Hırsızlık cezası uygulanınca, çalınan mal elde mevcutsa sahibine teslim edilir; helâk olmuşsa bu malın tazmini gerekmez. Çünkü had ile tazmin bir arada uygulanmaz. Hatta, malı çalınan kişi daha önce malının tazminini talep etmişse artık el kesme cezası düşer. Çünkü yukarıdaki ayette yalnız had cezasına yer verilmiş, malın tazmininden söz edilmemiştir. Diğer yandan Allah elçisi; "Hırsıza had uygulanınca artık malın tazmini istenemez" (Zeylaî, o.g.e, III, 375) buyurmuştur.



Mâlikilere göre, hırsız zenginse hem had, hem de malın tazmini birlikte uygulanır; yoksulsa, had cezası ile yetinilir.
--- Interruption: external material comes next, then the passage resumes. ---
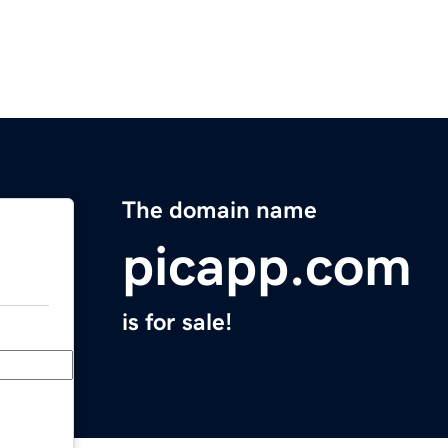
The domain name
picapp.com
is for sale!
Şâfiî, ve Hanbelîlere göre ise, hırsızın zengin veya yoksul oluşuna bakılmaksızın had ve tazmin cezası birlikte uygulanır. Çalınan mal mislî ise misliyle, kıyemî ise kıymetiyle tazmin ettirilir. Çünkü had cezası Allah hakkı, tazmin cezası ise kul hakkıdır (Ayrıntı için bk. "Hırsızlık" maddesi).



El kesme cezası da diğer hadler gibi İslâmî hükümlerin tam olarak uygulandığı İslâm ülkesinde söz konusu olur. Böyle bir ülkede toplum dengeleri kurulmuş, sosyal güvenlik müesseseleri oluşturulmuş olacağı için maddî sıkıntıya düşenlerin problemleri çözülmüş olur. Bu yüzden Hz. Ömer kıtlık yılındaki sıkıntıları dikkate alarak el kesme cezasını uygulamamıştır (Hayreddin Karaman, İslâm Hukukunda İçtihad, Ankara 1975, 77).